While I generally feel that this tool can be a great starting point for new compositions and composers, heavy human assistance is still necessary to generate a proper song at this stage.

Amper Music — For Everyone

A completely different approach takes Amper Music. Instead of allowing us to control the generation process, Amper well generates the music. It does so by using so-called Descriptors.

Descriptors are musical algorithms that play a specific style of music. One descriptor might be born to play punky New York rock, and another might excel at chilled out beachside folk — Amper Music

We can at generation time choose two things. One is the length of the song. And the other is a set of (given) adjectives describing the Descriptor verbally. For example, I chose a “Playful Futuristic, Documentary,” and the result is quite lovely and potentially usable. After this, you are also prompted to select a set of instruments to be chosen as a basis. I went with Forks and Knives.

Screenshot Amber music, selection process

The result is excellent, and I could see it being a great tune for a documentary about dog toys. When repeating the same selection of parameters, the songs may be quite repetitive but by design.

Piano Roll — How the Approaches are different

While Ampers solution is probably a mix of the other two solutions, it is hard for me to argue how exactly it works. The difference between AIVA and Jukebox is mostly of a data structure (the way the music is stored) nature. To understand the difference between Jukebox and AIVA’s, we first understand the difference between an audio recording and the MIDI standard. A MIDI can, in our case, be understood to be a collection of several Piano Rolls. Where a Piano Roll is basically one Instrument.

The Piano Roll is arguably one of the oldest specialized data structures. The basis of the Piano Roll was created in 1896. Originally designed to make pianos play automatically, they nowadays serve as a canvas for music.

Origin of the Piano Roll

On the X-axis, we have the time, and on the y-axis, the pitches in which the piano is currently playing (may include several simultaneously played pitches).
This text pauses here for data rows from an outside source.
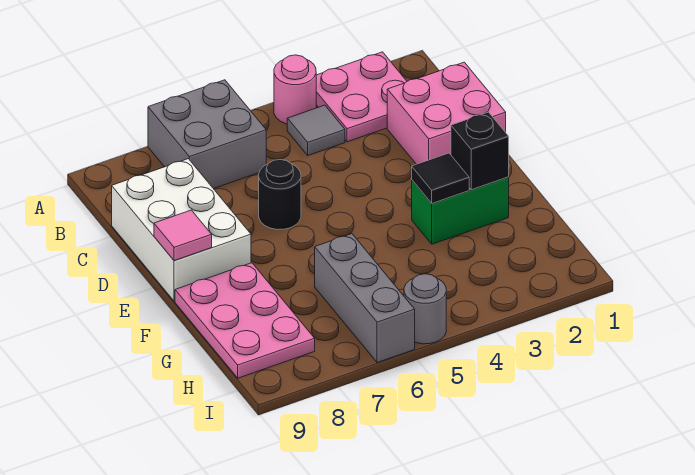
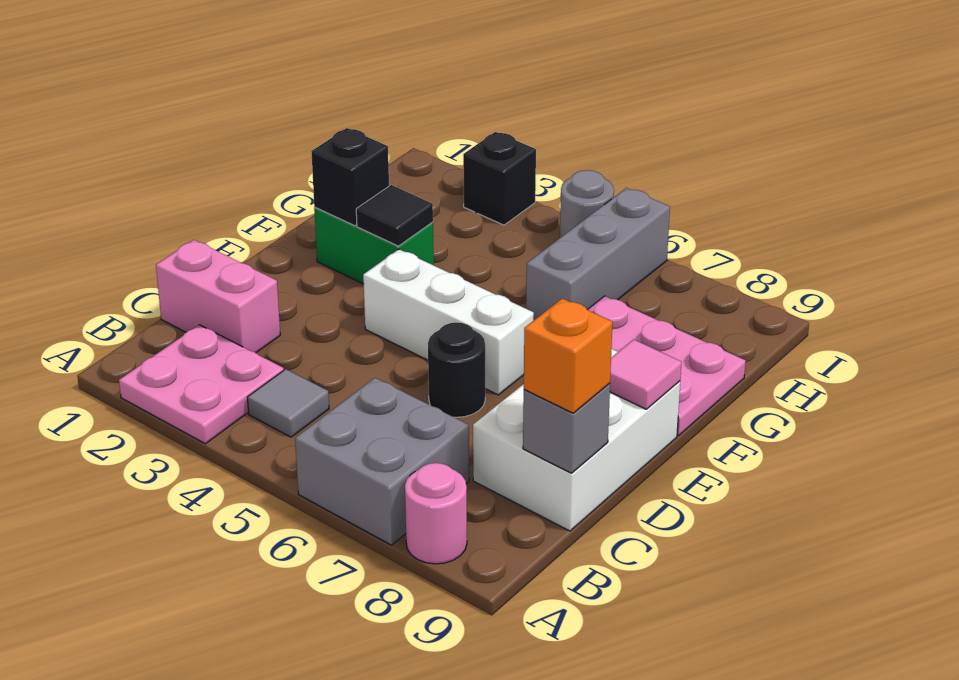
pink 1x1 round brick [274,55,316,124] -> pink 1x1 round brick moved to [405,463,467,564]
pink 2x2 brick [387,62,506,164] -> pink 1x2 brick [156,240,280,353]
none -> grey 1x1 brick [523,383,610,473]
none -> orange 1x1 brick [524,298,612,413]
none -> white 1x3 brick [363,249,534,395]
pink 2x3 plate [175,263,315,378] -> pink 2x3 plate turned to [587,296,746,436]
none -> black 1x1 brick [463,132,536,225]

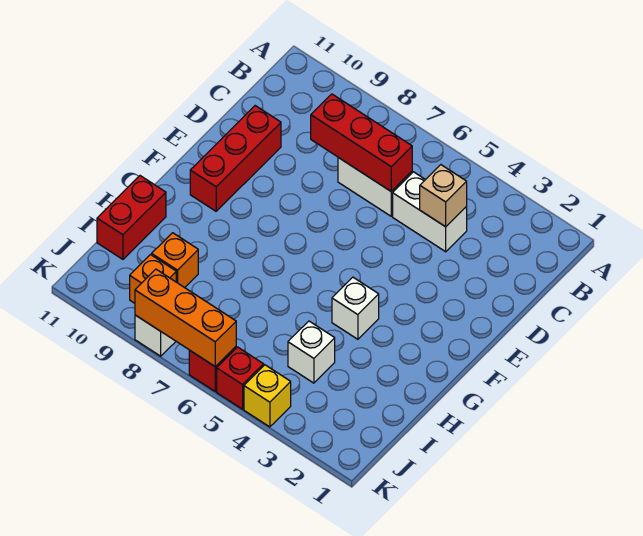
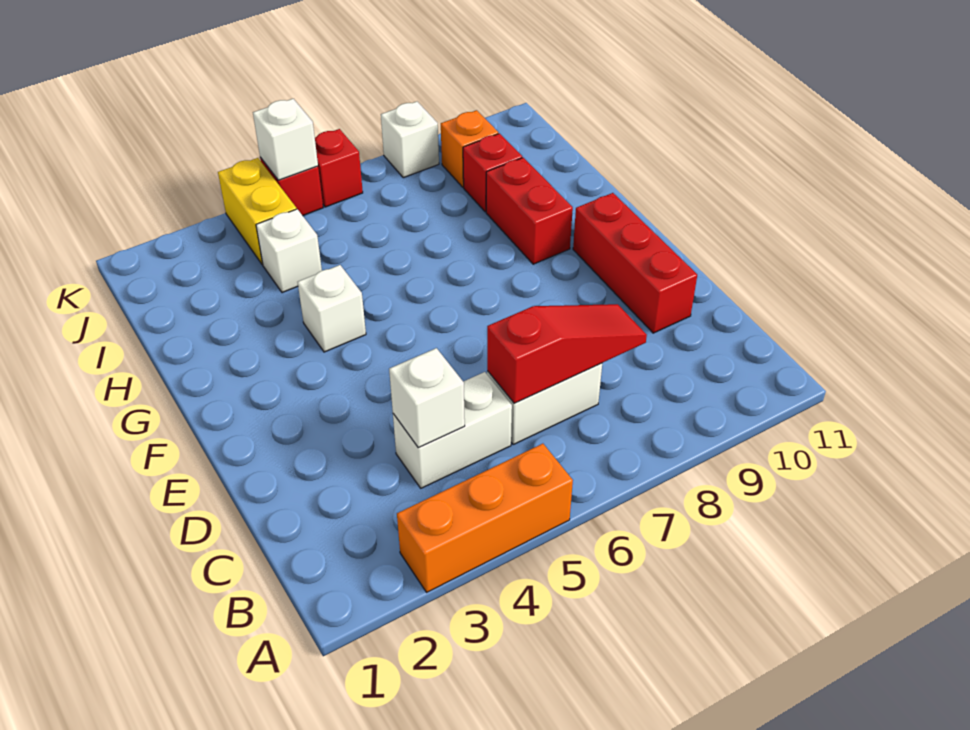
tan 1x1 brick [420,165,467,227] -> white 1x1 brick [389,348,465,448]
red 1x3 brick [311,94,412,191] -> red 1x3 slope [487,304,647,403]
red 1x2 brick [97,176,166,259] -> red 1x2 brick moved to [486,158,573,264]
orange 1x1 brick [152,233,198,288] -> red 1x1 brick [463,133,522,212]
yellow 1x1 brick [244,365,291,427] -> yellow 1x2 brick [218,158,297,265]
none -> white 1x1 brick [253,99,318,180]
orange 1x3 brick [135,269,236,367] -> orange 1x3 brick moved to [397,444,573,592]

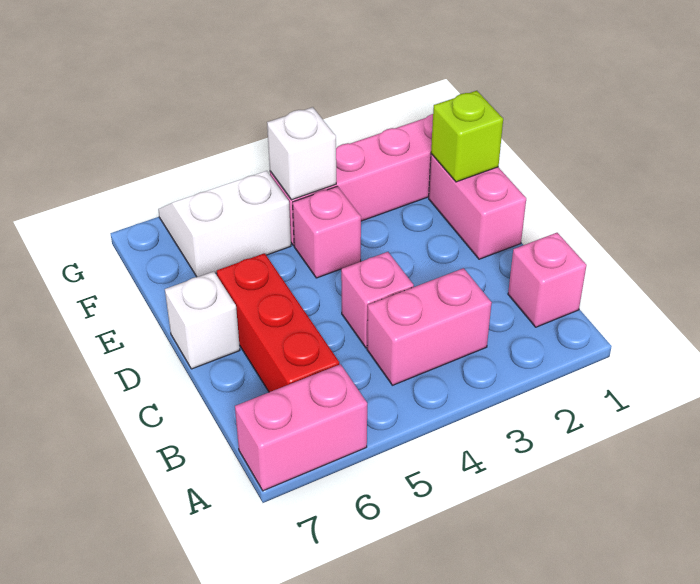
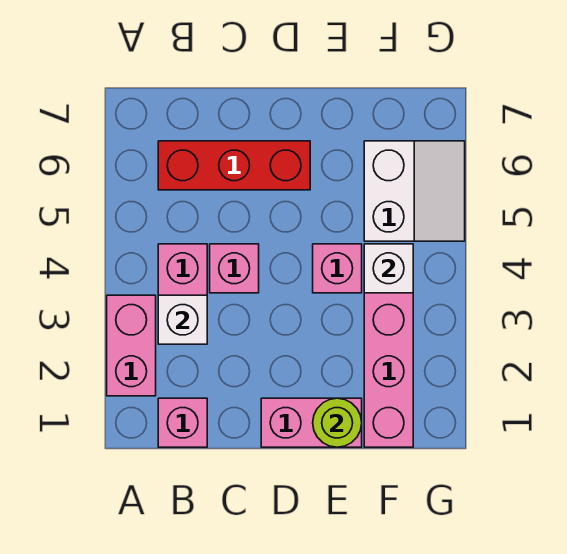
pink 1x2 brick [235,364,367,491] -> pink 1x2 brick moved to [107,295,156,396]
white 1x1 brick [165,271,240,369] -> white 1x1 brick moved to [158,295,207,344]
lime 1x1 brick [431,91,503,182] -> lime 1x1 round brick [313,398,362,447]

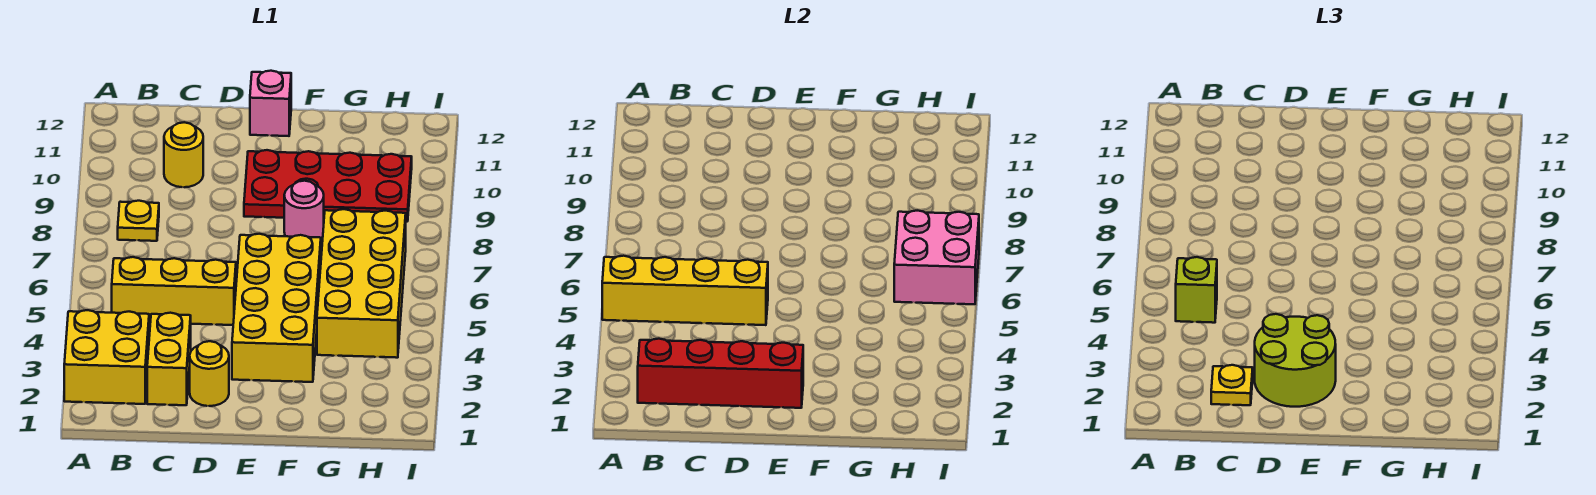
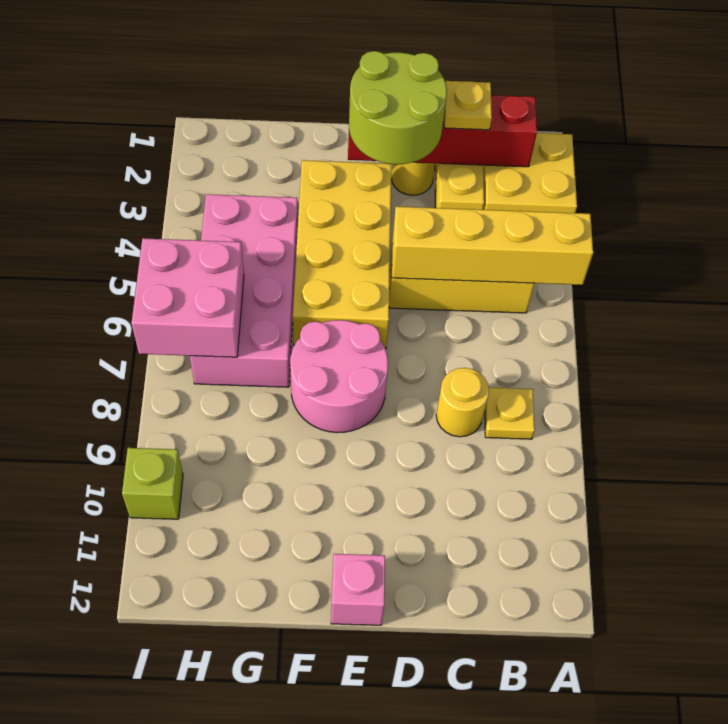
lime 1x1 brick [1176,257,1217,323] -> lime 1x1 brick moved to [122,448,183,519]
yellow 1x1 round brick [164,122,203,187] -> yellow 1x1 round brick moved to [436,368,489,437]
red 2x4 plate [244,150,412,222] -> none
pink 1x1 round brick [284,181,324,238] -> pink 2x2 round brick [290,320,388,433]
yellow 2x4 brick [317,209,406,358] -> pink 2x4 brick [190,194,298,387]

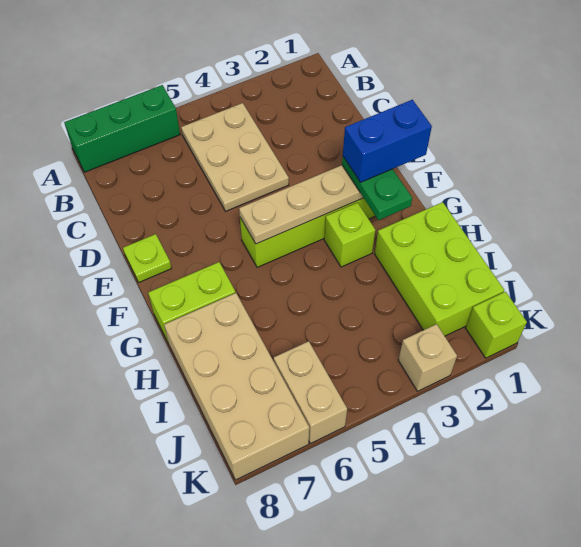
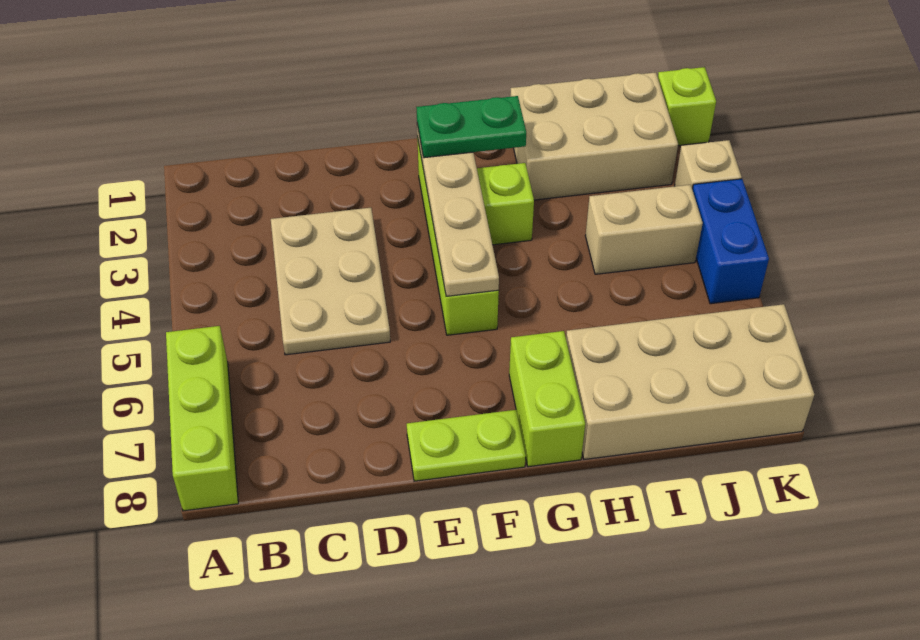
green 1x3 brick [64,85,180,172] -> lime 1x3 brick [166,326,238,511]
tan 2x3 plate [181,103,289,211] -> tan 2x3 plate turned to [271,208,390,355]
lime 1x1 plate [123,234,172,282] -> lime 1x2 plate [407,410,526,481]
blue 1x2 brick [343,100,432,182] -> blue 1x2 brick moved to [692,179,769,304]
lime 2x3 brick [375,202,504,336] -> tan 2x3 brick [510,72,678,200]
tan 1x2 brick [274,341,347,443] -> tan 1x2 brick moved to [585,185,703,274]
Piano roll history, images from Wikipedia

As you might imagine, this approach results in far fewer variables than a complete Audio Wave. For the Piano Roll, we have

Amount of pitches * Amount Of Voices * Amount of Quantization steps

Which for a 1-minute piece with 4 voices and 64 pitches (which is a common choice for Machine Learning). Would result in roughly

(400)*4*64 = 102'400 possibilities

Assuming: 1/16 quantization 100 beats per minute all voices are mono, simplified calculation

In contrast, a digitalized audio wave 44’100 Sample Rate will for 60 seconds result in

(44'100*60)*16 = 42'336'000 possibilites

Assuming: 44’100 Sample Rate, and 16bit Word Length and the Sound being Mono

This simplified calculation should illustrate that working on the audio wave directly is far more challenging without going too much into detail. Indeed, additional factors make working on the Audio wave more unforgiving, which was also present as the “noise” part in the Jukebox example. Such noise could not exist when generating in the MIDI format.

The main advantage of working on the wave directly is that the AI model can also create sounds that are not specific to music, such as human speech. Theoretically, they could achieve the level of a human singer’s recording by using the audio wave as a basis.

Conclusion

We have seen that computers can indeed create music that could pass a simplified turning test. The 3 solutions presented all have their place in the AI music ecosystem. AIVA is aimed at musicians that want to create with and get inspired by AI. Amper is a solution for video creators and advertisement specialists that seek to find simple yet usable audio to use in their creations.

OpenAI’s Jukebox is a research project to change how music is created and listened to entirely. While its potential is great, it remains to be seen how far they can push the boundaries between AI and music.